As many of you are aware by now, my father-in-law, Gordon Lee Baum, Esq., a founder and the present CEO of the Council of Conservative Citizens, passed away last Thursday after a long battle with cancer. He was 74 years old.
I’ve been in St. Louis since Friday afternoon. Gordon’s funeral, which was attended by a number of CofCC members as well as by many local people whose lives he had touched over the years, was Sunday. We buried him yesterday. Renee and I found the photo above while looking through some of his old boxes here. It struck me as the image that best captured who he was and his legacy to our generation.
Gordon was not someone who admitted defeat, who gave up, and that is putting it mildly. Since he was 16-years-old, he spent his entire adult life completely devoted to the cause of our people – literally days before his death, while he recovered from pneumonia, he was telling us to call various CofCC members. Even then, his mind was still focused on the cause. In this way, he reminded me of one of my heroes, the South Carolina fire eater Robert Barnwell Rhett, who once said, “I will keep up the fire, if like a lost hunter in a prairie, I have to kindle it alone, with my gun flint, and watch by the blaze, rifle in hand to keep off the wolves.”
That was my father-in-law in his time: when the Civil Rights of Act of 1964 was passed, when the Citizens’ Councils movement collapsed, when George Wallace, Strom Thurmond, and all the rest repudiated segregation and proclaimed their newfound faith in “racial equality,” when others quit, Gordon Lee Baum stood firm. As the world entered the present Dark Age, Gordon was there to keep up the fire of resistance. Together with other veterans of the Citizens’ Councils, he rebuilt the defunct organization as the Council of Conservative Citizens (CCC) in the 1980s, which has remained down to the present day an island of stability in the pro-White movement in the United States.
Like many alienated young people, that’s what first caught my eye about the CofCC. By then, it was an established institution with an unmatched record of stability, an organization with deep roots in the old resistance to the Civil Rights Movement in the 1960s. The CofCC was a natural home for White people with a populist conservative temperament who wanted to work with others, without apology or dog whistles, to preserve and restore traditional Southern values. At the 2010 CofCC National Conference, Gordon gave me a hard sales pitch and I signed up then and there. That was no small thing. It later had a decisive impact on my life.
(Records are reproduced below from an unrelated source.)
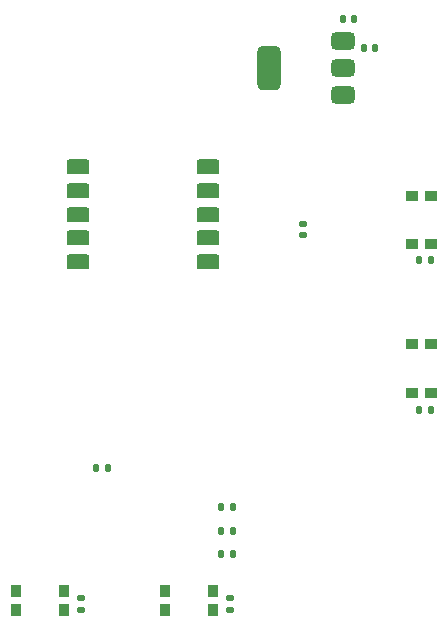
<source format=gbr>
%TF.GenerationSoftware,KiCad,Pcbnew,9.0.6*%
%TF.CreationDate,2025-12-31T21:00:04+02:00*%
%TF.ProjectId,MiPi,4d695069-2e6b-4696-9361-645f70636258,1.0*%
%TF.SameCoordinates,Original*%
%TF.FileFunction,Paste,Top*%
%TF.FilePolarity,Positive*%
%FSLAX46Y46*%
G04 Gerber Fmt 4.6, Leading zero omitted, Abs format (unit mm)*
G04 Created by KiCad (PCBNEW 9.0.6) date 2025-12-31 21:00:04*
%MOMM*%
%LPD*%
G01*
G04 APERTURE LIST*
G04 Aperture macros list*
%AMRoundRect*
0 Rectangle with rounded corners*
0 $1 Rounding radius*
0 $2 $3 $4 $5 $6 $7 $8 $9 X,Y pos of 4 corners*
0 Add a 4 corners polygon primitive as box body*
4,1,4,$2,$3,$4,$5,$6,$7,$8,$9,$2,$3,0*
0 Add four circle primitives for the rounded corners*
1,1,$1+$1,$2,$3*
1,1,$1+$1,$4,$5*
1,1,$1+$1,$6,$7*
1,1,$1+$1,$8,$9*
0 Add four rect primitives between the rounded corners*
20,1,$1+$1,$2,$3,$4,$5,0*
20,1,$1+$1,$4,$5,$6,$7,0*
20,1,$1+$1,$6,$7,$8,$9,0*
20,1,$1+$1,$8,$9,$2,$3,0*%
G04 Aperture macros list end*
%ADD10RoundRect,0.190500X0.762000X0.444500X-0.762000X0.444500X-0.762000X-0.444500X0.762000X-0.444500X0*%
%ADD11RoundRect,0.140000X-0.140000X-0.170000X0.140000X-0.170000X0.140000X0.170000X-0.140000X0.170000X0*%
%ADD12R,1.000000X0.900000*%
%ADD13R,0.900000X1.000000*%
%ADD14RoundRect,0.135000X0.135000X0.185000X-0.135000X0.185000X-0.135000X-0.185000X0.135000X-0.185000X0*%
%ADD15RoundRect,0.140000X0.170000X-0.140000X0.170000X0.140000X-0.170000X0.140000X-0.170000X-0.140000X0*%
%ADD16RoundRect,0.135000X-0.135000X-0.185000X0.135000X-0.185000X0.135000X0.185000X-0.135000X0.185000X0*%
%ADD17RoundRect,0.135000X0.185000X-0.135000X0.185000X0.135000X-0.185000X0.135000X-0.185000X-0.135000X0*%
%ADD18RoundRect,0.375000X0.625000X0.375000X-0.625000X0.375000X-0.625000X-0.375000X0.625000X-0.375000X0*%
%ADD19RoundRect,0.500000X0.500000X1.400000X-0.500000X1.400000X-0.500000X-1.400000X0.500000X-1.400000X0*%
G04 APERTURE END LIST*
D10*
%TO.C,U3*%
X106990000Y-79120000D03*
X106990000Y-77120000D03*
X106990000Y-75120000D03*
X106990000Y-73120000D03*
X106990000Y-71120000D03*
X95990000Y-71120000D03*
X95990000Y-73120000D03*
X95990000Y-75120000D03*
X95990000Y-77120000D03*
X95990000Y-79120000D03*
%TD*%
D11*
%TO.C,C39*%
X120200000Y-61050000D03*
X121160000Y-61050000D03*
%TD*%
D12*
%TO.C,SW6*%
X125850000Y-86100000D03*
X125850000Y-90200000D03*
X124250000Y-86100000D03*
X124250000Y-90200000D03*
%TD*%
D13*
%TO.C,SW5*%
X103350000Y-107000000D03*
X107450000Y-107000000D03*
X103350000Y-108600000D03*
X107450000Y-108600000D03*
%TD*%
D14*
%TO.C,R18*%
X109150000Y-99900000D03*
X108130000Y-99900000D03*
%TD*%
D15*
%TO.C,C11*%
X115010000Y-76880000D03*
X115010000Y-75920000D03*
%TD*%
D16*
%TO.C,R19*%
X124840000Y-78950000D03*
X125860000Y-78950000D03*
%TD*%
D14*
%TO.C,R17*%
X109150000Y-101890000D03*
X108130000Y-101890000D03*
%TD*%
D17*
%TO.C,R15*%
X96250000Y-108610000D03*
X96250000Y-107590000D03*
%TD*%
D18*
%TO.C,U6*%
X118450000Y-65000000D03*
X118450000Y-62700000D03*
D19*
X112150000Y-62700000D03*
D18*
X118450000Y-60400000D03*
%TD*%
D13*
%TO.C,SW4*%
X90750000Y-107000000D03*
X94850000Y-107000000D03*
X90750000Y-108600000D03*
X94850000Y-108600000D03*
%TD*%
D14*
%TO.C,R16*%
X109150000Y-103880000D03*
X108130000Y-103880000D03*
%TD*%
D17*
%TO.C,R14*%
X108850000Y-108600000D03*
X108850000Y-107580000D03*
%TD*%
D11*
%TO.C,C38*%
X118440000Y-58550000D03*
X119400000Y-58550000D03*
%TD*%
D12*
%TO.C,SW7*%
X125850000Y-73500000D03*
X125850000Y-77600000D03*
X124250000Y-73500000D03*
X124250000Y-77600000D03*
%TD*%
D11*
%TO.C,C23*%
X97550000Y-96560000D03*
X98510000Y-96560000D03*
%TD*%
D16*
%TO.C,R20*%
X124840000Y-91650000D03*
X125860000Y-91650000D03*
%TD*%
M02*

</source>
Every night without fail right down until the end, Gordon sat down in this chair to watch and absorb the local and national evening news. That will be one of my lasting memories of him. He wouldn’t have understood the reference, but he was, so to speak, a “Watcher on the Wall.” Near the end of his life, he watched the entire Ferguson saga unfold. Decades ago, he was watching the St. Louis metro area transform into “Ferguson,” and was dumbstruck that White people passively let it happen.
I stayed up with him many nights here talking about every subject imaginable with the exception of sports: some of his favorite topics were German and European history, the rise and fall of St. Louis, the history of the pro-White movement, his family and ancestors, the Lutheran Church and the existence of racial differences. It’s a shame that he never got around to writing a book about his life’s work. It would have been a good one.
I will also remember Gordon for his good natured sense of humor. Before we were so well acquainted, his nickname for me, apparently, was “Napoleon,” a reference to all the various pseudonyms that I have used in the past, including this one. He was perplexed and amused that people could believe so strongly in the welfare of their people, but were so afraid to be associated with their own beliefs.
Men used to be proud of their names and even prouder of their deeds. They were expected to defend their folk. Why are men in America today so afraid to stand up for what they believe in? Do they really care so much about what liberals think? He didn’t. One of his proudest memories was the CofCC’s role in defending the Confederate Battle Flag in Georgia, Mississippi, and South Carolina.
In hindsight, Gordon’s influence was one of the reasons why I abandoned anonymity and chose to take a more pro-active stand. Whereas previously I had just been a blogger, he convinced me of the importance of organizing our people. Among other things, I learned from him not to fight too much with other people, to stay level headed and good humored in these trying times, and not to get carried away with ideology, abstractions, or to expect too much from ordinary people in this fallen world.
Gordon Lee Baum fought to the end of his life to secure the future existence of his people. One day I will be able to tell my son, which is his grandson, that his grandfather, unlike so many other people, chose to confront this evil for the sake of his future. That’s the example that I want to live up to.